=== SUPPLIED PASSAGE ===
+ + + +

Keshavji Bhuralal Gala v. ACIT (2018) 169 ITD 23/ 165 DTR 8/193 TTJ 227/ 63 ITR 67 (SN)(Mum.) (Trib.)
S. 22 : Income from house property – Business income-Real estate developer-Main object is not acquiring and holding properties-Rental income is held to be assessable as income from house property.[S. 28(i)]
Dismissing the appeal of the revenue the Court held that, the assessee is in the business of development of real estate projects and letting of property is not the business of the assessee. Following the ratio in CIT v. Sane & Doshi Enterprises (2015) 377 ITR 165 (Bom.) (HC) wherein the Court held that the rental income received from unsold portion of the property constructed by real estate developer is assessable as income from house property. Considered the decision in Chennai Properties and Investments Ltd Chennai v CIT ((2015) 373 ITR 673 (SC) and Rayala Corporation Pvt Ltd v ACIT (2016) 386 ITR 500 (SC) (ITA No. 347 of 2016 dt. 31-07-2018)(Arising ITA No. 4475 / Mum./2011 dt 19-02 2014)

+ + + +

=== INFORMATION PROVIDED ===
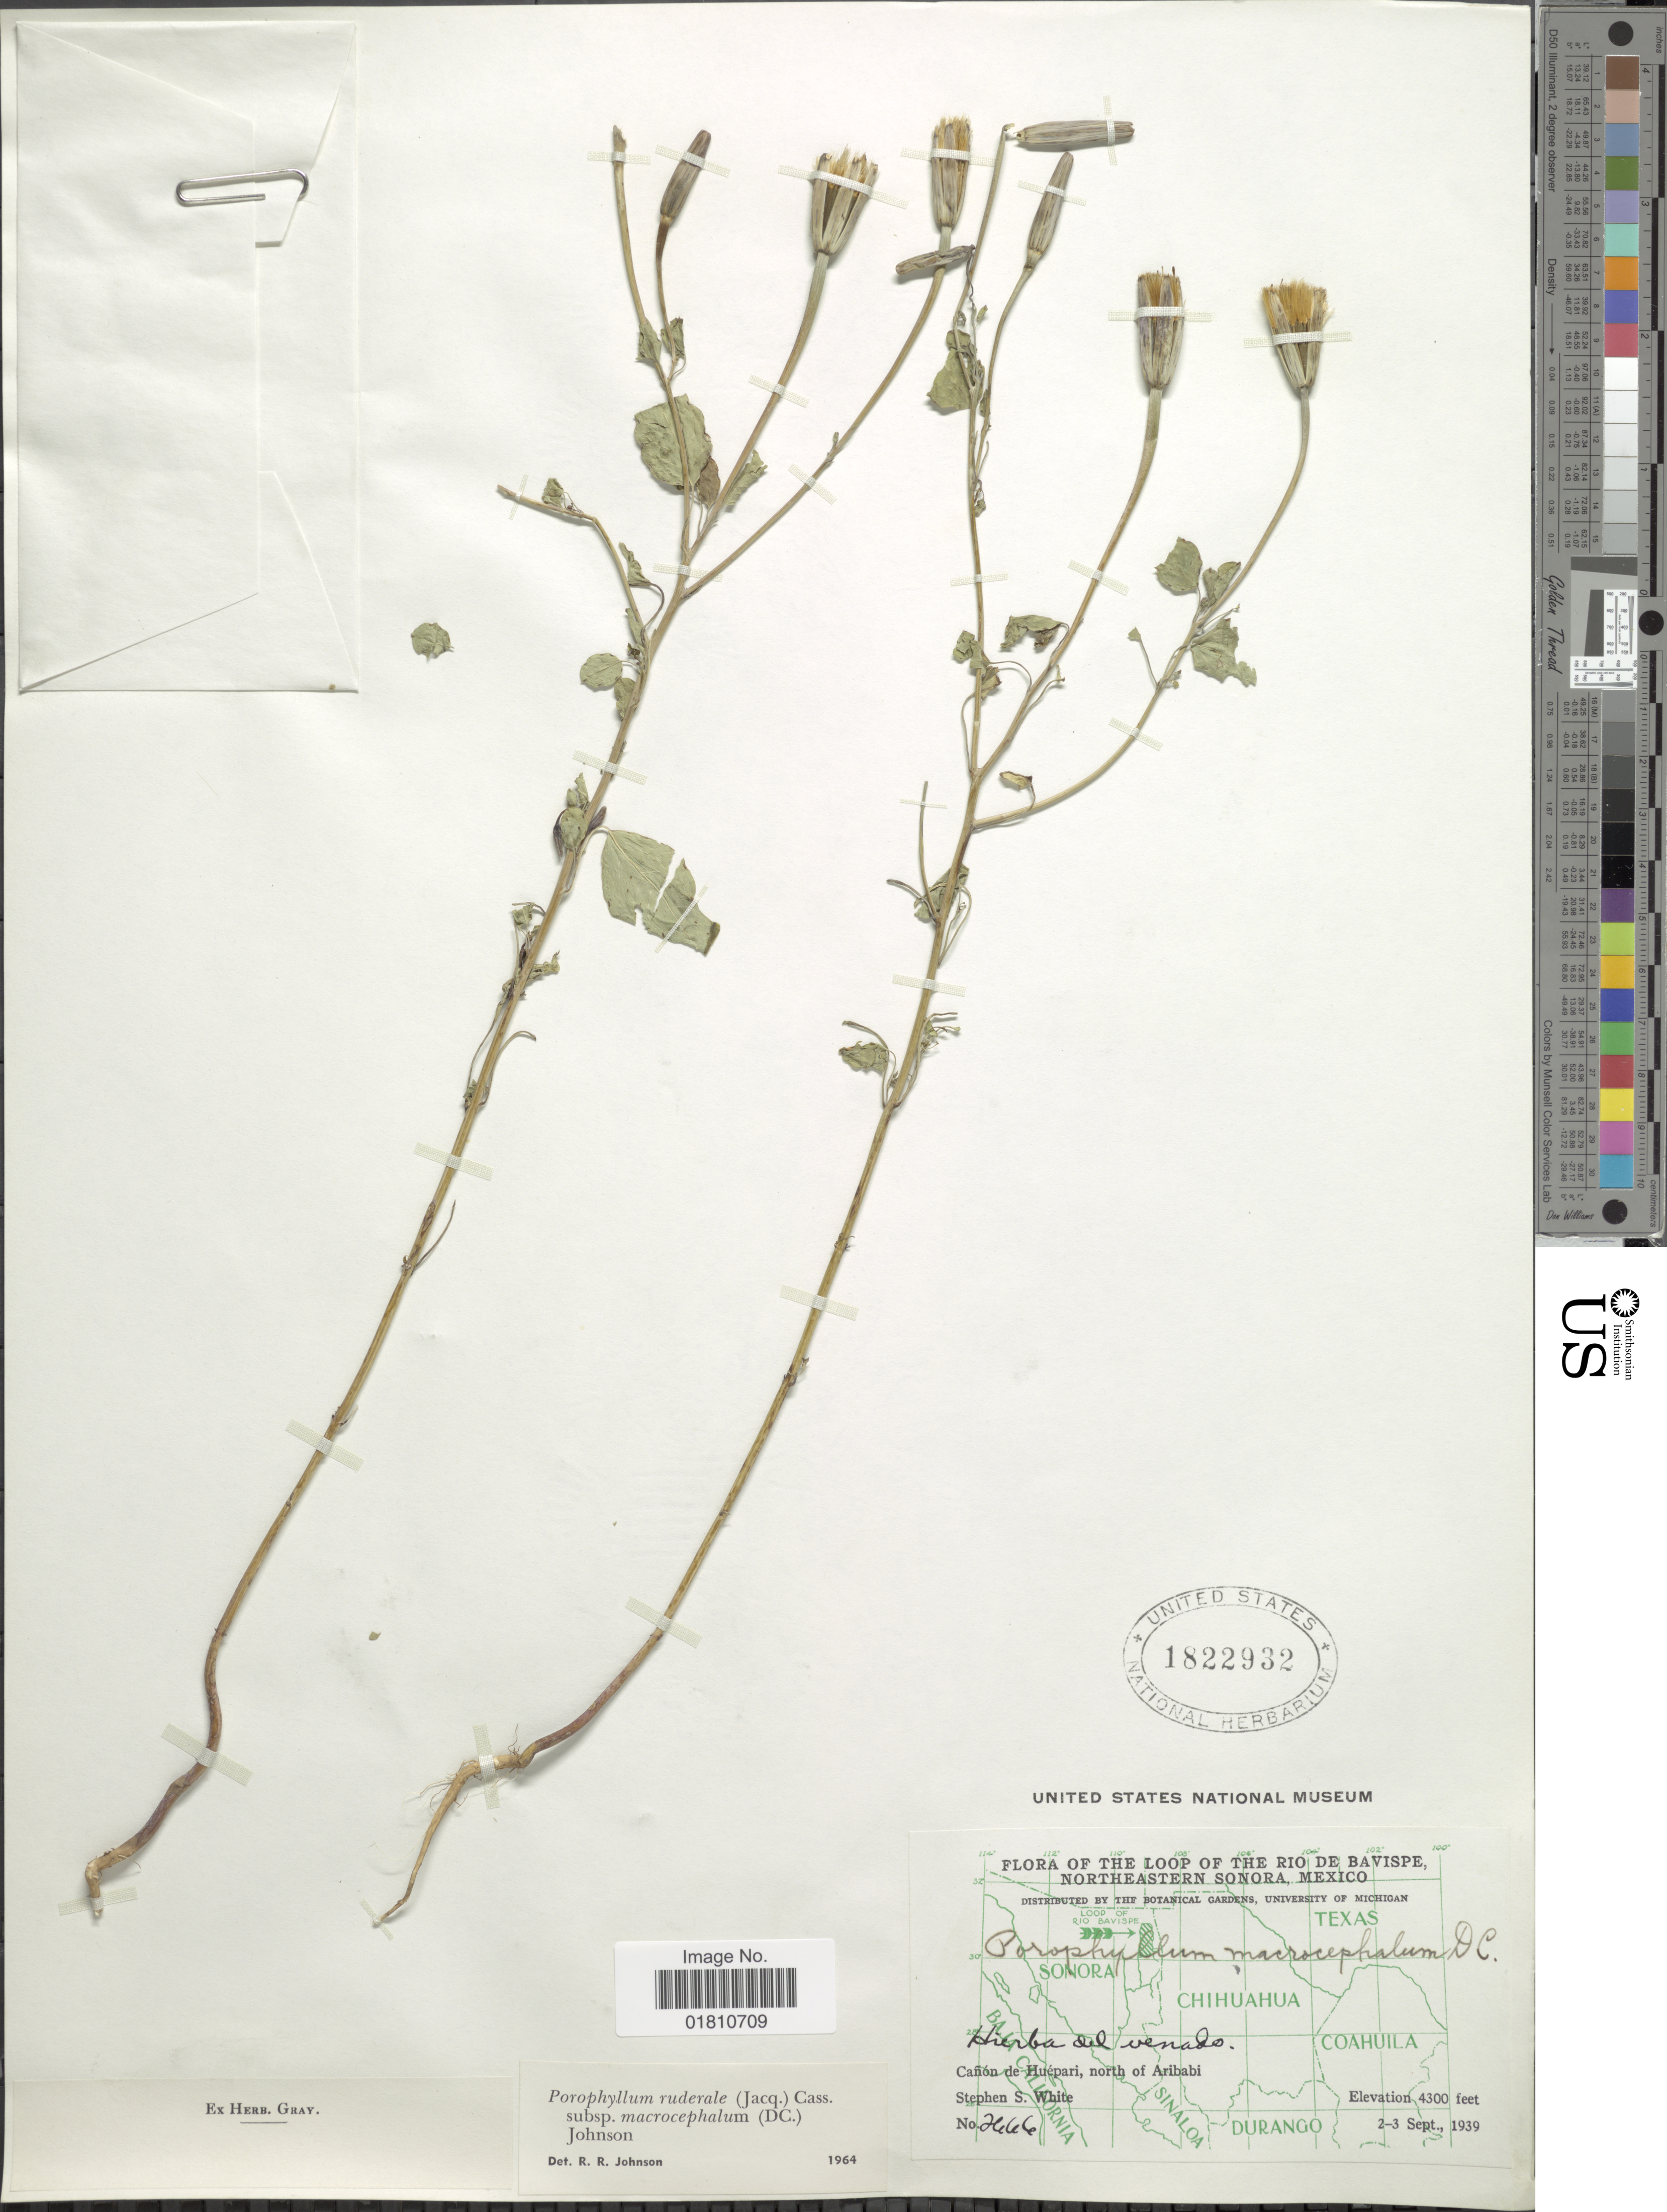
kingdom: Plantae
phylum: Tracheophyta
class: Magnoliopsida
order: Asterales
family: Asteraceae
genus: Porophyllum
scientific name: Porophyllum ruderale subsp. macrocephalum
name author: (DC.) R.R. Johnson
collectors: S. S. White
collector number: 2666*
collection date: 1939-09-02/1939-09-03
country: Mexico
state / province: Sonora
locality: The loop of the Rio de Bavispe, northeastern Sonora,hierba del venado, Cañon de Huepari, north of Aribabi.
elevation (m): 1311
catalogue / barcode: US 1822932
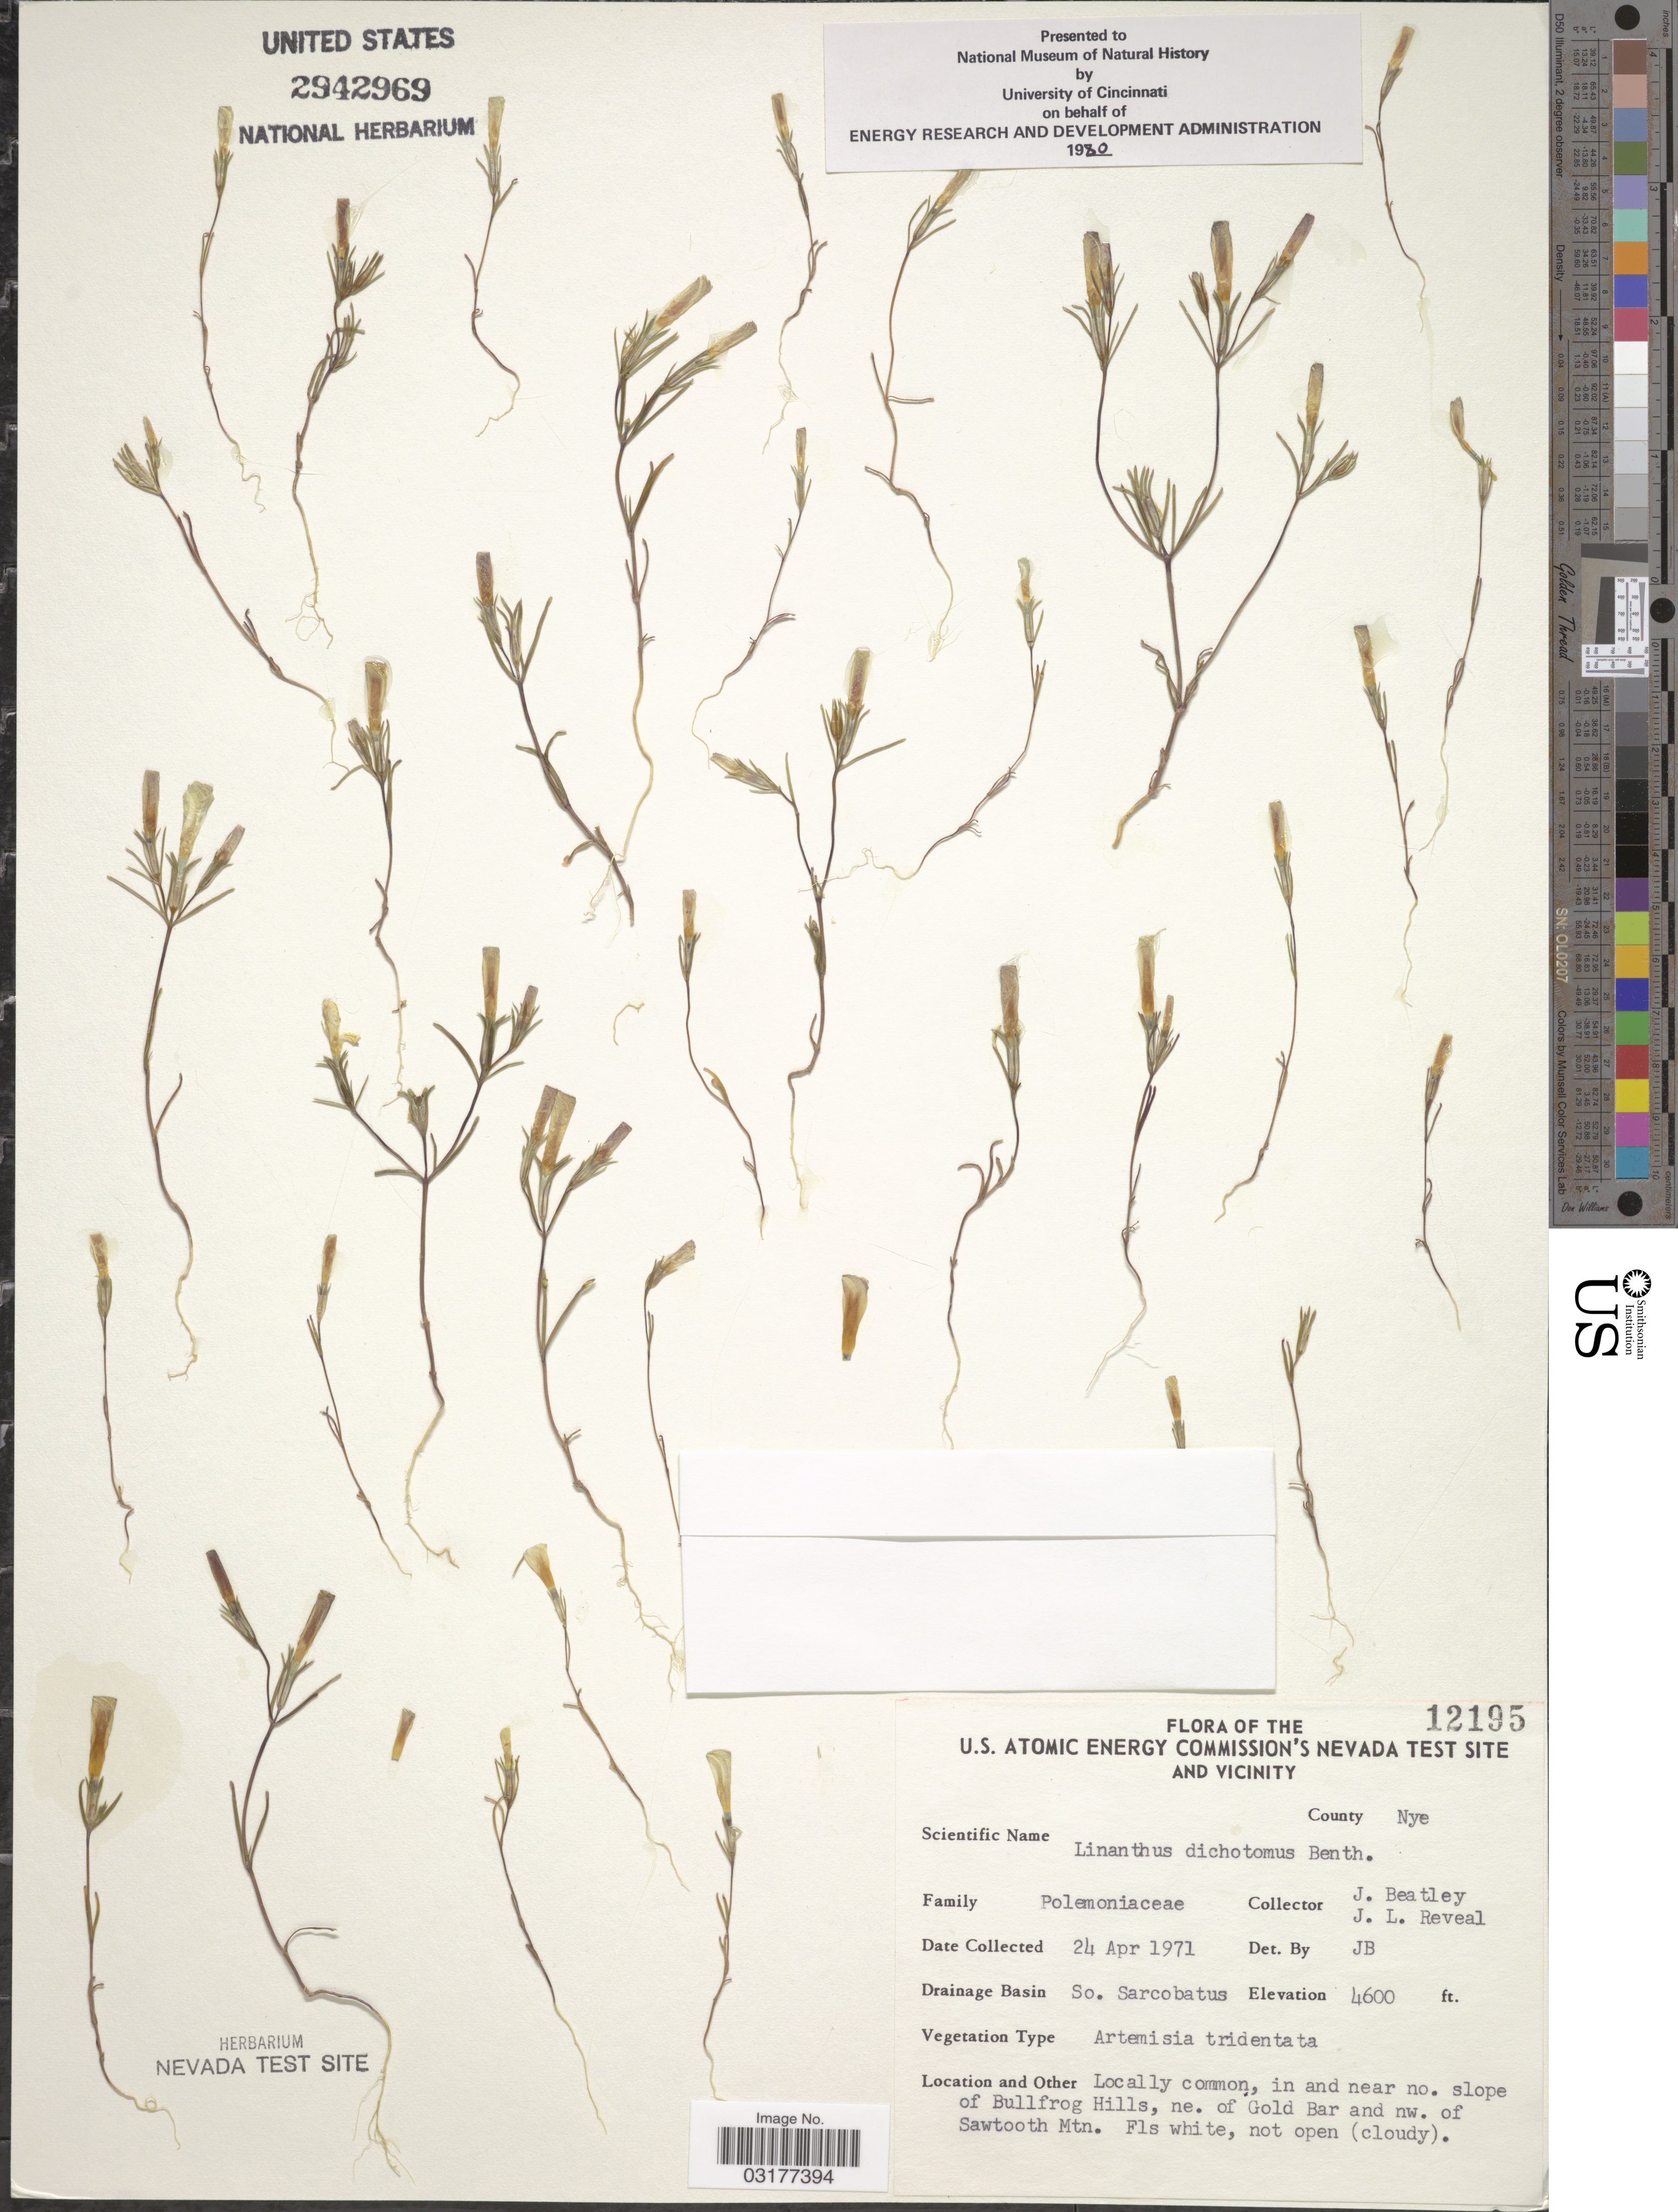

+ + + +

=== GIVEN EXERCISE ===
Answer these questions from the case summary:
(a) Under what head is the rental income held to be assessable?
(b) In what business is the assessee stated to be engaged?
(c) Whose ratio did the Court follow?
The lines bear no relation to the case summary.

=== WRITTEN RESPONSE ===
(a) Income from house property.
(b) The development of real estate projects.
(c) CIT v. Sane & Doshi Enterprises (2015) 377 ITR 165 (Bom.) (HC).